Tennessee Code Annotated § 40-2907 provides that when the trial judge learns of a possible violation of probation he issues a warrant for the arrest of the probationer. After the probationer is arrested, the statute requires that the probation hearing be heard "at the earliest practicable time."
In his brief, the appellant cites Allen v. State, 505 S.W.2d 715 (Tenn. 1974) for the proposition that the right to a speedy trial is applicable to a probation revocation proceeding, but as we shall later point out, there are marked differences between the Allen case and appellant's situation. However, even accepting the Allen proposition, and considering the balancing tests enunciated in Barker v. Wingo, 407 U.S. 514, 92 S. Ct. 2182, 33 L. Ed. 2d 101 (1972), we see no merit to the appellant's speedy trial complaint.

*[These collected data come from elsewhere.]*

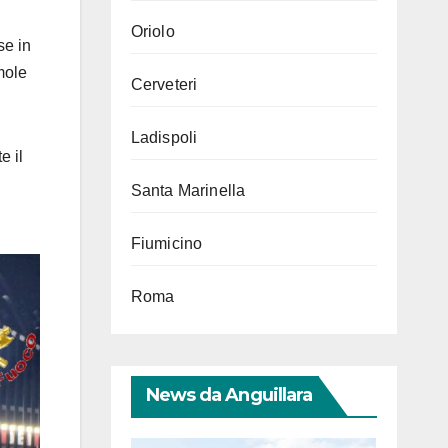
Oriolo
se in
mole
Cerveteri
Ladispoli
e il
Santa Marinella
Fiumicino
Roma
News da Anguillara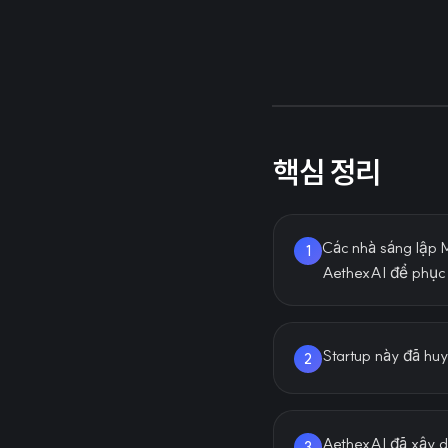
핵심 정리
Các nhà sáng lập 
1
AethexAI để phục v
Startup này đã huy
2
AethexAI đã xây d
3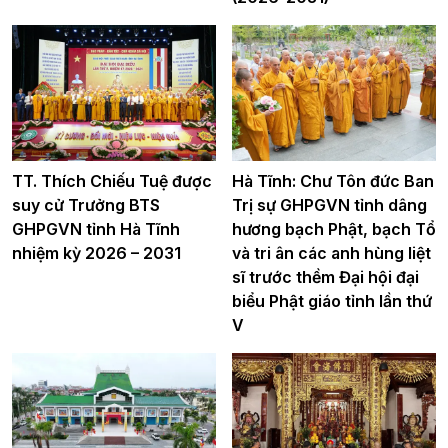
TT. Thích Chiếu Tuệ được
Hà Tĩnh: Chư Tôn đức Ban
suy cử Trưởng BTS
Trị sự GHPGVN tỉnh dâng
GHPGVN tỉnh Hà Tĩnh
hương bạch Phật, bạch Tổ
nhiệm kỳ 2026 – 2031
và tri ân các anh hùng liệt
sĩ trước thềm Đại hội đại
biểu Phật giáo tỉnh lần thứ
V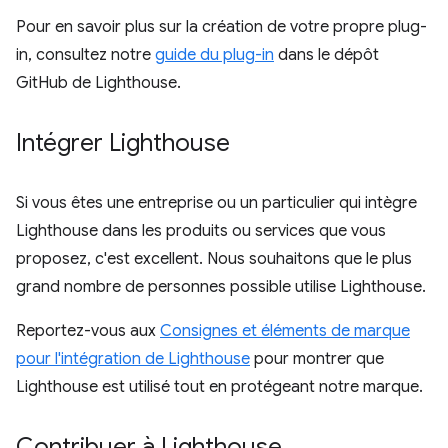
Pour en savoir plus sur la création de votre propre plug-
in, consultez notre
guide du plug-in
dans le dépôt
GitHub de Lighthouse.
Intégrer Lighthouse
Si vous êtes une entreprise ou un particulier qui intègre
Lighthouse dans les produits ou services que vous
proposez, c'est excellent. Nous souhaitons que le plus
grand nombre de personnes possible utilise Lighthouse.
Reportez-vous aux
Consignes et éléments de marque
pour l'intégration de Lighthouse
pour montrer que
Lighthouse est utilisé tout en protégeant notre marque.
Contribuer à Lighthouse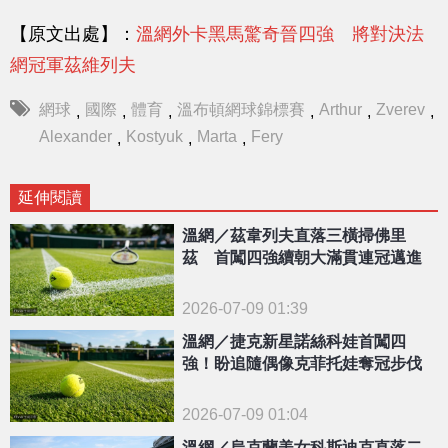
【原文出處】：
溫網外卡黑馬驚奇晉四強 將對決法
網冠軍茲維列夫
網球
國際
體育
溫布頓網球錦標賽
Arthur
Zverev
,
,
,
,
,
,
Alexander
Kostyuk
Marta
Fery
,
,
,
延伸閱讀
溫網／茲韋列夫直落三橫掃佛里
茲 首闖四強續朝大滿貫連冠邁進
2026-07-09 01:39
溫網／捷克新星諾絲科娃首闖四
強！盼追隨偶像克菲托娃奪冠步伐
2026-07-09 01:04
溫網／烏克蘭美女科斯迪克直落二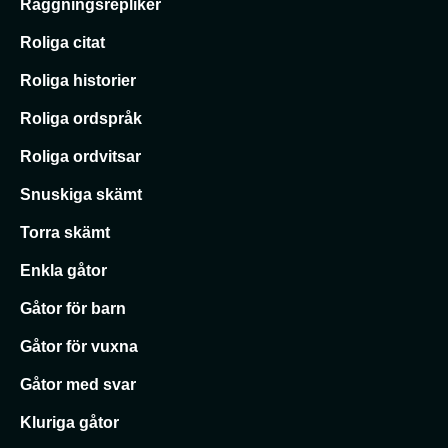
Raggningsrepliker
Roliga citat
Roliga historier
Roliga ordspråk
Roliga ordvitsar
Snuskiga skämt
Torra skämt
Enkla gåtor
Gåtor för barn
Gåtor för vuxna
Gåtor med svar
Kluriga gåtor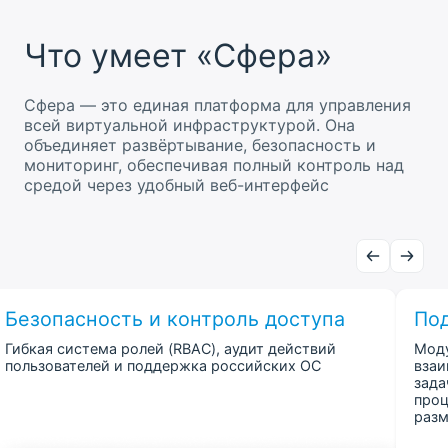
Что умеет «Сфера»
Сфера — это единая платформа для управления
всей виртуальной инфраструктурой. Она
объединяет развёртывание, безопасность и
мониторинг, обеспечивая полный контроль над
средой через удобный веб-интерфейс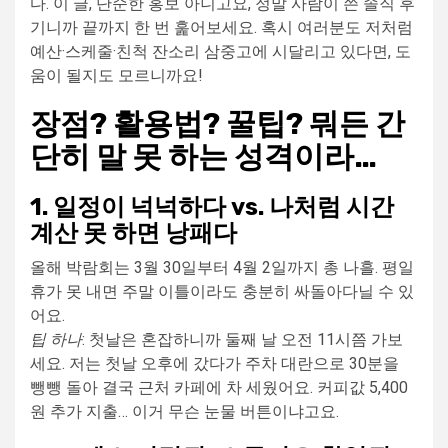
다. 이 글, 단순한 홍보 아니고요, 정말 사람이 쓴 솔직 후
기니까 끝까지 한 번 훑어보세요. 혹시 여러분도 저처럼
예산·스케줄·친척 잔소리 삼중고에 시달리고 있다면, 도
움이 될지도 모르니까요!
장점? 활용법? 꿀팁? 뭐든 간
단히 말 못 하는 성격이라…
1. 일정이 넉넉하다 vs. 나처럼 시간
계산 못 하면 낭패다
올해 박람회는 3월 30일부터 4월 2일까지 총 나흘. 평일
휴가 못 내면 주말 이틀이라도 충분히 싸돌아다닐 수 있
어요.
팁 하나
: 첫날은 혼잡하니까 둘째 날 오전 11시쯤 가보
세요. 저는 첫날 오후에 갔다가 주차 대란으로 30분을
뺑뺑 돌아 결국 근처 카페에 차 세웠어요. 커피값 5,400
원 추가 지출… 이거 무슨 눈물 버튼이냐고요.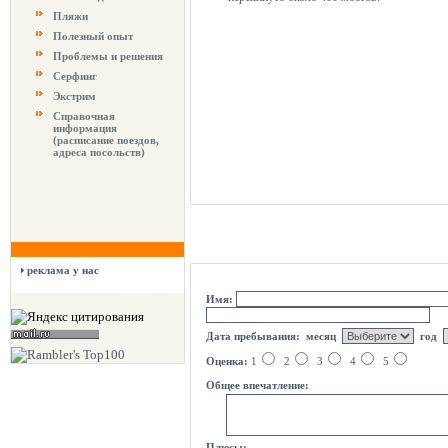
Пляжи
Полезный опыт
Проблемы и решения
Серфинг
Экстрим
Справочная
информация
(расписание поездов,
адреса посольств)
реклама у нас
оцени курорт
Имя:
Дата пребывания:
месяц
год
Оценка:
1
2
3
4
5
Общее впечатление:
Плюсы: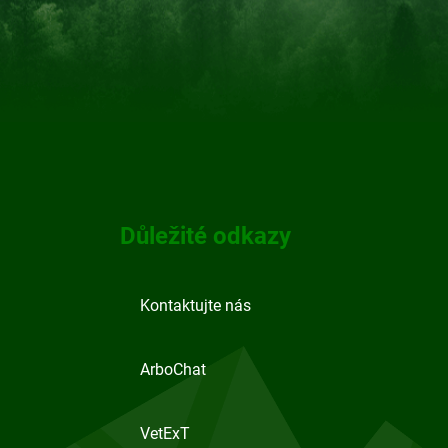
Důležité odkazy
Kontaktujte nás
ArboChat
VetExT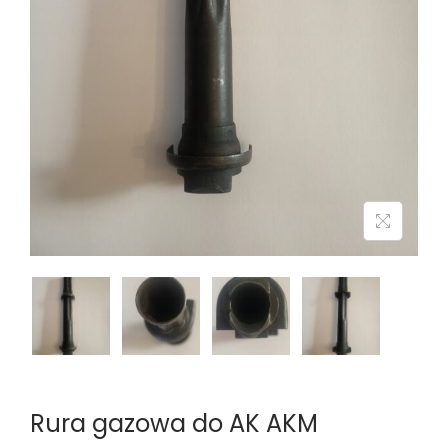
n
Rura gazowa do AK AKM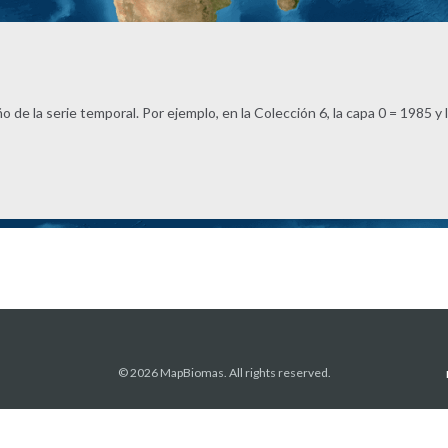
de la serie temporal. Por ejemplo, en la Colección 6, la capa 0 = 1985 y 
© 2026 MapBiomas. All rights reserved.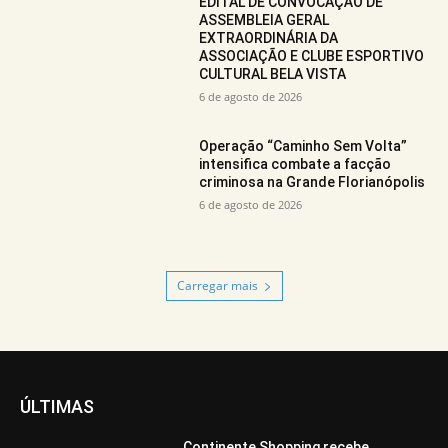
EDITAL DE CONVOCAÇÃO DE
ASSEMBLEIA GERAL
EXTRAORDINÁRIA DA
ASSOCIAÇÃO E CLUBE ESPORTIVO
CULTURAL BELA VISTA
6 de agosto de 2026
Operação “Caminho Sem Volta”
intensifica combate a facção
criminosa na Grande Florianópolis
6 de agosto de 2026
Carregar mais
ÚLTIMAS
Continente Shopping recebe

Obviously, the delay in the present case was brought about by the appellant's own misconduct that resulted in his incarceration in the Florida penitentiary. Although the appellant requested a speedy hearing, he was not readily accessible to the Tennessee authorities because of his confinement in a foreign jurisdiction. Moreover, we do not think the appellant was prejudiced by the delay involved. His violation (the robbery conviction) was a matter of record. He admitted it at the hearing. In no way did the delay hinder his efforts to defend himself. As a matter of fact, the appellant makes no allegations that the delay impeded his efforts to defend his case in any manner. Thus, the result would have been the same had his revocation hearing been held on the day after his conviction in Florida.
His argument that he may have missed an opportunity to have the trial judge run his revoked sentences concurrent with his Florida sentence is not sufficient to show prejudice in this case. The possibility that the trial judge would have so acted after he had already run the appellant's original sentences concurrently and after the appellant had committed a robbery while on probation is so unlikely as to suggest its total impossibility. Further, the detainer had no effect on the appellant's Florida prison status or privileges. At the hearing, the appellant testified that while this detainer *831 was in effect, he was in a band which traveled throughout the State of Florida without a guard.
Further, in our opinion, the appellant can take no comfort from the holdings of Morrissey v. Brewer, supra, or Gagnon v. Scarpelli, 411 U.S. 778, 93 S. Ct. 1756, 36 L. Ed. 2d 656 (1973), the former requiring a prompt parole revocation hearing, and the latter applying the Morrissey principles to probation revocation hearings. At his revocation hearing in the present case, the appellant admitted his violation. In the Morrissey case, the court said:"If it is determined that petitioners admitted parole violations to the Parole Board, as respondents contend, and if those violations are found to be reasonable grounds for revoking parole under state standards, that would end the matter."
As previously indicated, the case of Allen v. State, supra, is distinguishable from the present case. In Allen, the court was dealing with an intrastate prisoner. The Allen court pointed out that the prisoner "was readily accessible throughout the period." Allen, who was incarcerated in the Tennessee penitentiary during the entire time, was in custody of the Tennessee authorities from the outset. The present case, however, involves an interstate prisoner; one who was not in Tennessee's custody until he was returned to this jurisdiction. He was not available until that time. Further, in Allen, the court found prejudice; in the present case, we find no prejudice.
The judgment of the trial court is affirmed.
DAUGHTREY, J., and JERRY SCOTT, Special Judge, concur.